8-(4-Bromobenzyl)-1,3-diethyl-6,7,8,9-tetrahydropyrazino[2,1-f]purine-2,4(1H,3H)-dione (15e)
General procedure A. Yield: 48%; mp: 140°C; 1H-NMR (CDCl3) δ 7.45 (d, 3J = 8.20 Hz, 2H, H-3 and H-5, phenyl), 7.21 (d, 3J = 8.20 Hz, 2H, H-2 and H-6, phenyl), 4.32 (t, 3J = 5.35 Hz, 2H, 2 × H-6), 4.09 (q, 3J = 7.25 Hz, 2H, N1-CH2), 4.04 (q, 3J = 6.90 Hz, 2H, N3-CH2), 3.72 (s, 2H, N8-CH2), 3.67 (s, 2H, 2 × H-9), 2.92 (t, 3J = 5.35 Hz, 2H, 2 × H-7), 1.29 (t, 3J = 7.25 Hz, 3H, N1-CH2-CH3), 1.21 (t, 3J = 7.25 Hz, 3H, N3-CH2-CH3).
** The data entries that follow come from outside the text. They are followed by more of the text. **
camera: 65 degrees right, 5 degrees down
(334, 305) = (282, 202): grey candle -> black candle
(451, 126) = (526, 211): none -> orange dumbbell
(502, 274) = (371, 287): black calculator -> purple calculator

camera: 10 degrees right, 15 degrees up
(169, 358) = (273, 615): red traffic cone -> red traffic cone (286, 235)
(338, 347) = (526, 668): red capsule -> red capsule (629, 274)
ESI-MS: positive mode 432.0 and 434.0 [M+H]+. HPLC: 99.9% (A) and 99.7% (B).
1,3-Diethyl-8-(2-(trifluoromethyl)benzyl)-6,7,8,9-tetrahydropyrazino[2,1-f]purine-2,4(1H,3H)-dione (15f)
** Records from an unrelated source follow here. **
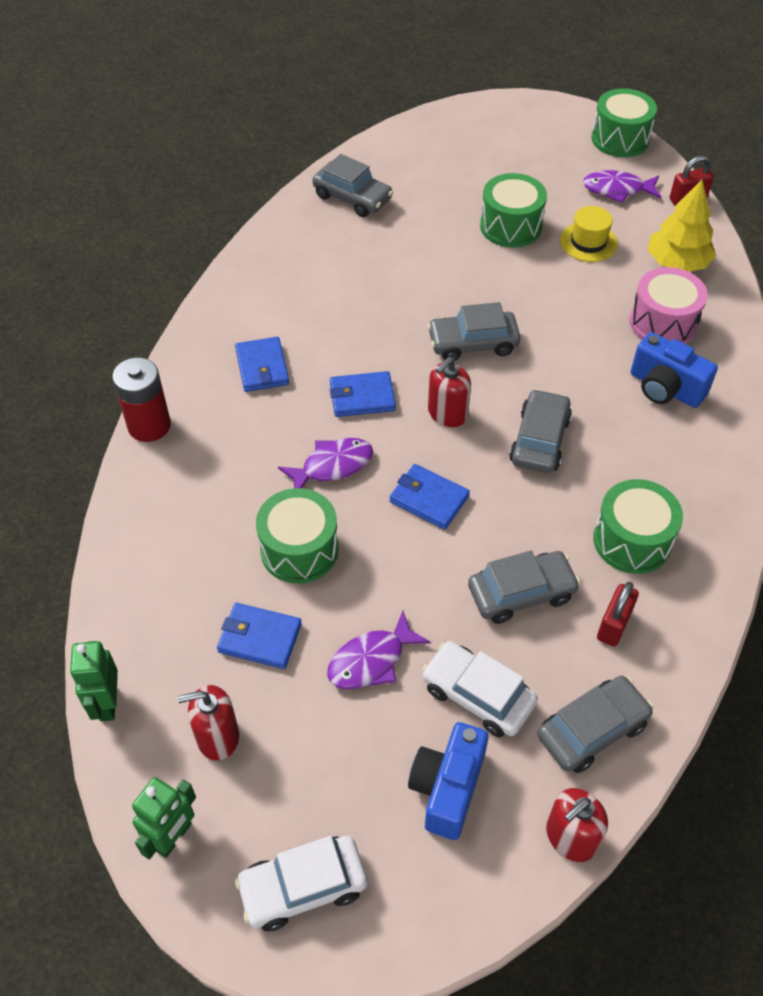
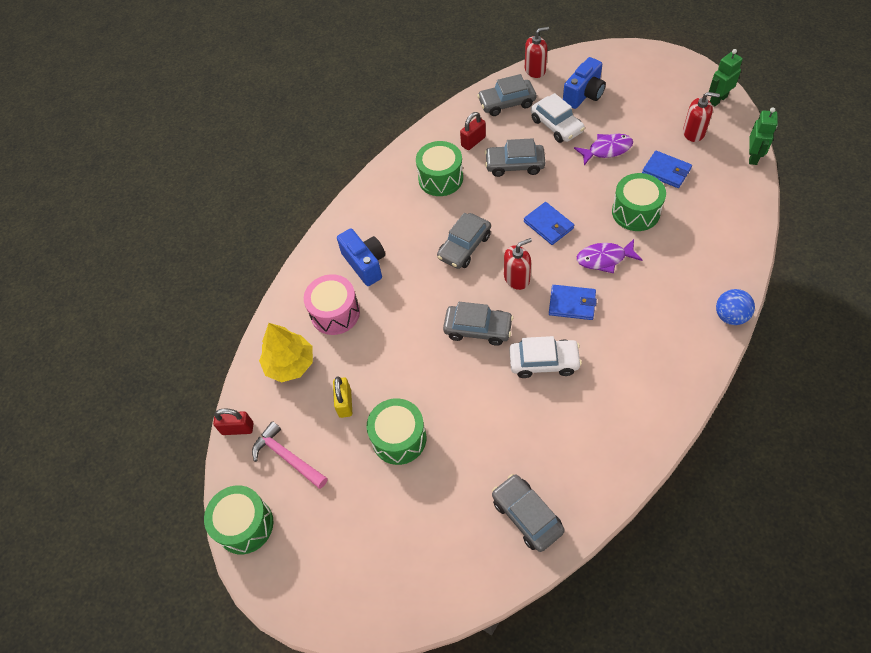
camera: 155 degrees left, 5 degrees up
(149, 425) = (730, 316): red battery -> blue ball
(262, 367) = (641, 346): blue wallet -> none
(303, 887) = (659, 74): white car -> white car (544, 362)
(588, 242) = (345, 403): yellow hat -> yellow padlock
(617, 189) = (287, 457): purple fish -> pink hammer

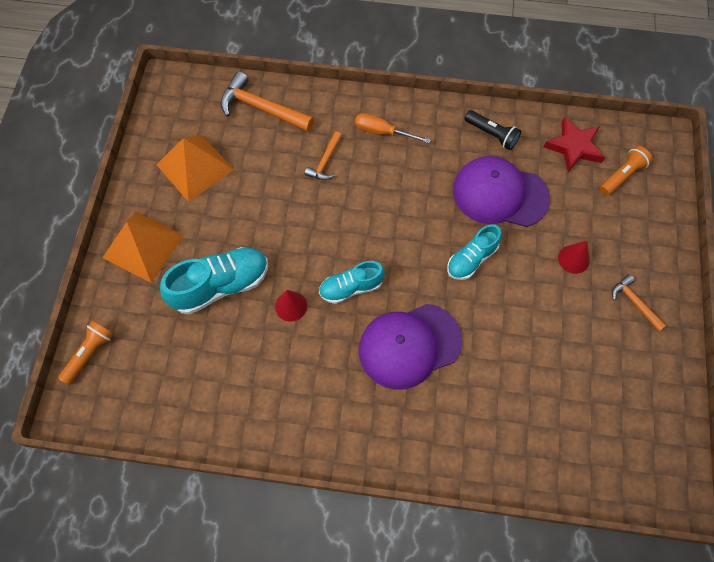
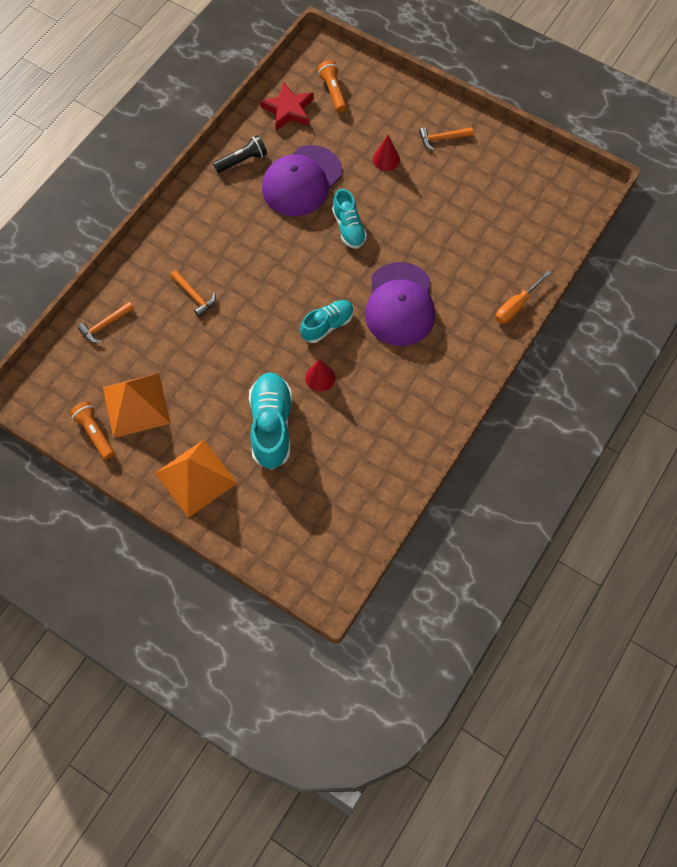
camera: 65 degrees left, 0 degrees up
(90, 354) = (281, 557): orange flashlight -> orange flashlight (95, 433)
(262, 108) = (105, 325): orange hammer -> orange hammer, size x0.57
(351, 288) = (327, 325): turquoise shoe -> turquoise shoe turned 135 degrees counterclockwise
(382, 132) = (191, 239): orange screwdriver -> orange screwdriver (516, 306)

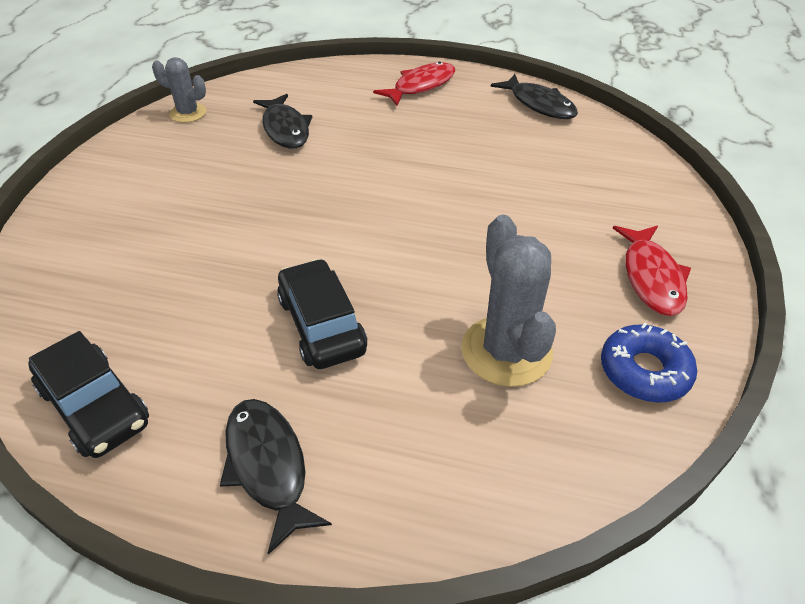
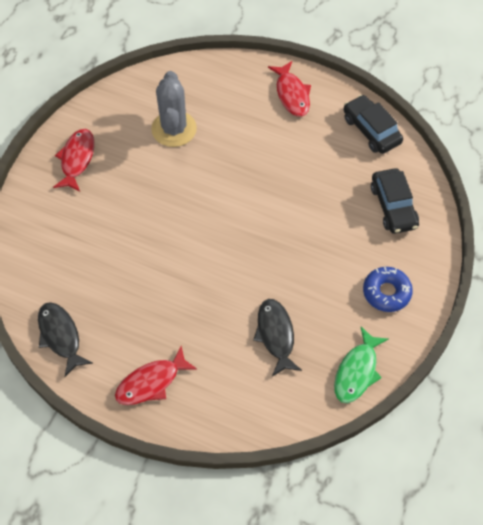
camera: 170 degrees left, 15 degrees up
(188, 113) = (357, 371): grey cactus -> green fish
(268, 466) = (292, 94): black fish -> red fish
(322, 325) = (263, 156): black car -> black car (393, 206)
(644, 371) = (113, 110): blue donut -> blue donut (386, 292)

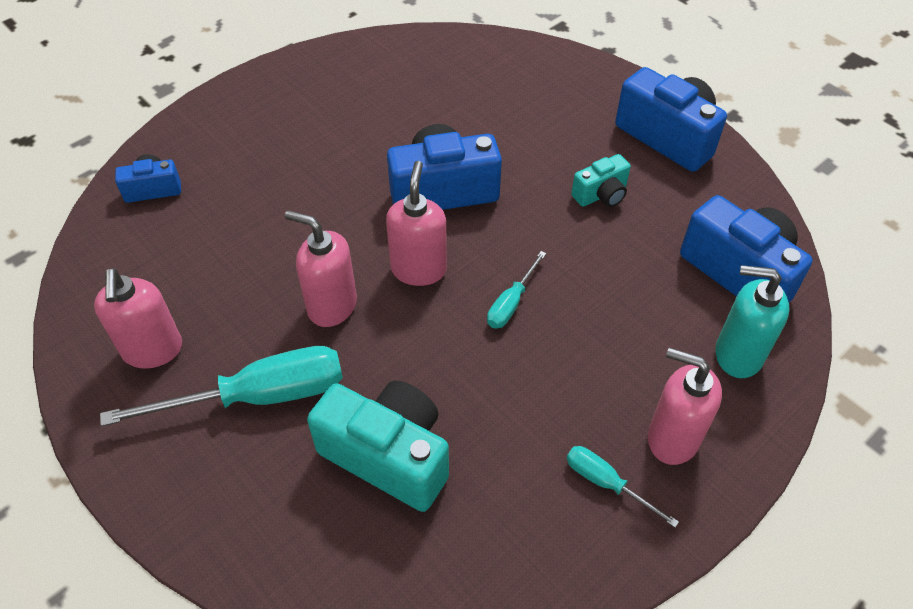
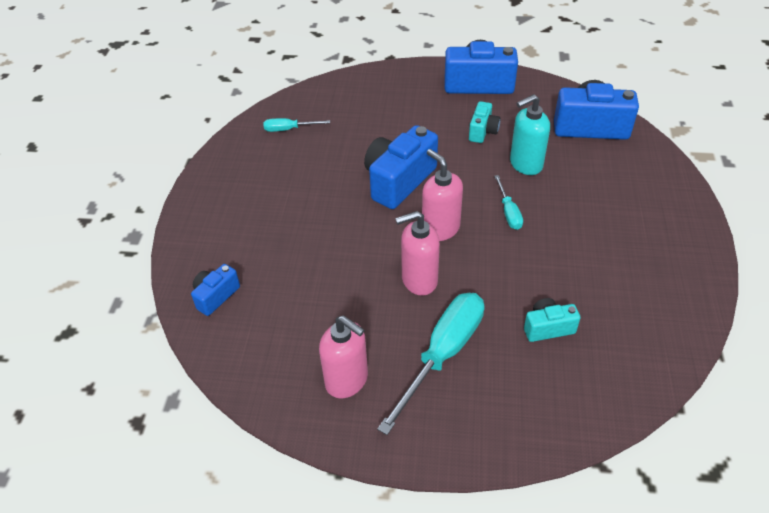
camera: 40 degrees left, 5 degrees down
(388, 455) = (548, 328): turquoise camera -> turquoise camera, size x0.53
(606, 483) = (656, 260): turquoise screwdriver -> turquoise screwdriver (289, 129)
(672, 438) = (656, 220): pink soap dispenser -> none
(737, 355) = (635, 164): turquoise soap dispenser -> turquoise soap dispenser (525, 164)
General procedure A. Yield: 63%; mp: 142°C; 1H-NMR (CDCl3) δ 7.72 (d, 3J = 7.80 Hz, 1H, H-6, phenyl), 7.65 (d, 3J = 7.80 Hz, 1H, H-2, phenyl), 7.73 (dd, 3J = 7.50 Hz, 3J = 7.50 Hz, 1H, H-5, phenyl), 7.65 (dd, 3J = 7.60 Hz, 3J = 7.70 Hz, 1H, H-4, phenyl), 4.33 (t, 3J = 5.35 Hz, 2H, 2 × H-6), 4.09 (q, 3J = 7.25 Hz, 2H, N1-CH2), 4.04 (q, 3J = 7.25 Hz, 2H, N3-CH2), 3.90 (s, 2H, N8-CH2), 3.78 (s, 2H, 2 × H-9), 2.97 (t, 3J = 5.85 Hz, 2H, 2 × H-7), 1.29 (t, 3J = 7.25 Hz, 3H, N1-CH2-CH3), 1.22 (t, 3J = 7.25 Hz, 3H, N3-CH2-CH3). ESI-MS: positive mode 422.0 [M+H]+. HPLC: 99.9% (A) and 99.3% (B).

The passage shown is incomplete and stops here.